"Doskonały korektor tuszujący cienie pod oczami i drobne zmarszczki mimiczne, nadając spojrzeniu lekkości i świeżości! Jego działanie rozszerza się również na zwalczanie czynników będących przyczynami starzenia się skóry - zwalcza wolne rodniki - i nadaje spojrzeniu młodzieńcy wygląd".

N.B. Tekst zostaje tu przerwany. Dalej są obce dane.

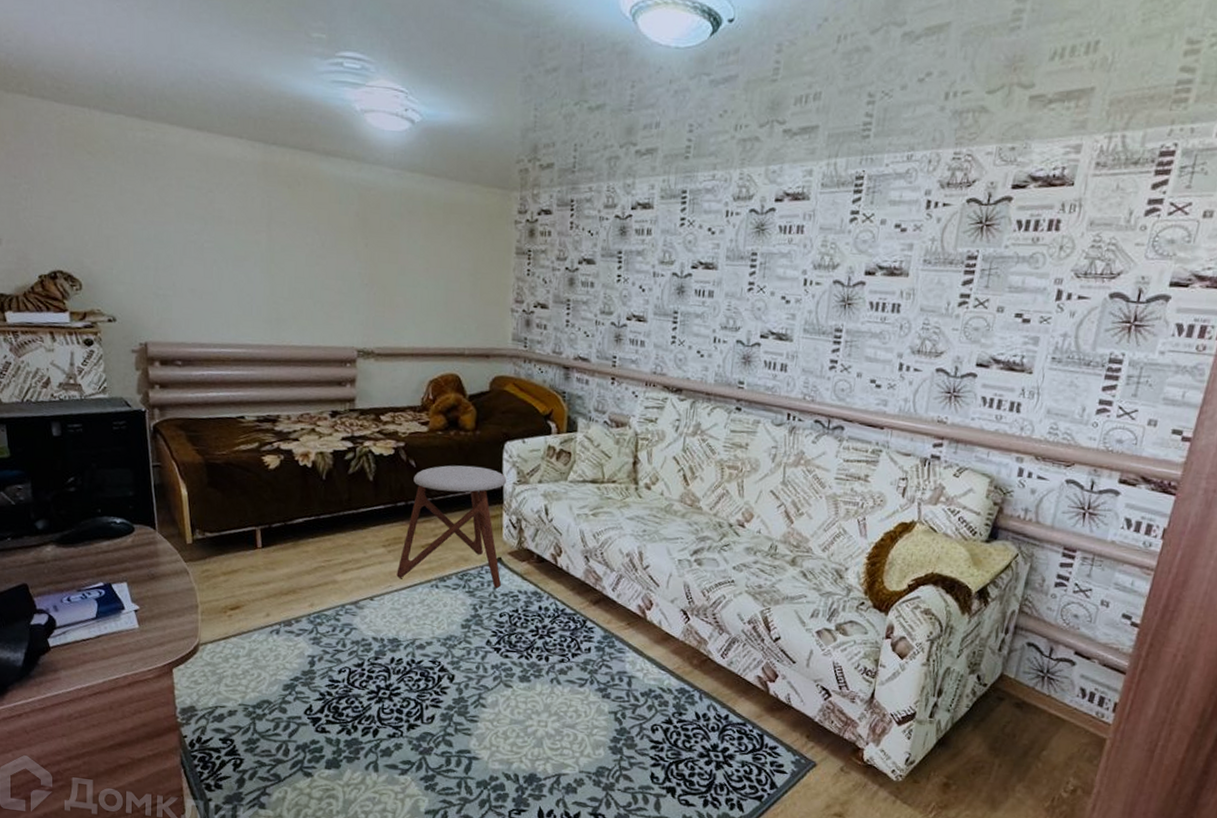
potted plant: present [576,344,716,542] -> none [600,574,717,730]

Korektor mieści się w bardzo eleganckim, złotym opakowaniu (6 g), niezwykle wygodnym w użyciu. Lubię nosić ten produkt w torebce na tzw. nieprzewidziane niespodzianki na twarzy. Korektor jest co prawda przeznaczony do użycia pod oczy, jednak u mnie znalazł głównie zastosowanie jako produkt świetnie tuszujący wszelkie zaczerwienienia na tle łojotokowym oraz miejscowe blizny po krostach.
Nie używam pod oczy go ponieważ nie mam problemów z sińcami, czy przebarwieniami w tym miejscu, a więc preferuję jedynie lekkie korektory w płynie mające bardziej działanie rozświetlające niż kryjące. Myślę jednak, że korektor świetnie sprawdzi się w kryciu nawet największych cieni. Jedyne, co mam do zarzucenia temu kosmetykowi, to fakt, iż mógłby mieć bardziej kremową, śliską konsystencję tak, aby lepiej rozprowadzał się i stapiał ze skórą.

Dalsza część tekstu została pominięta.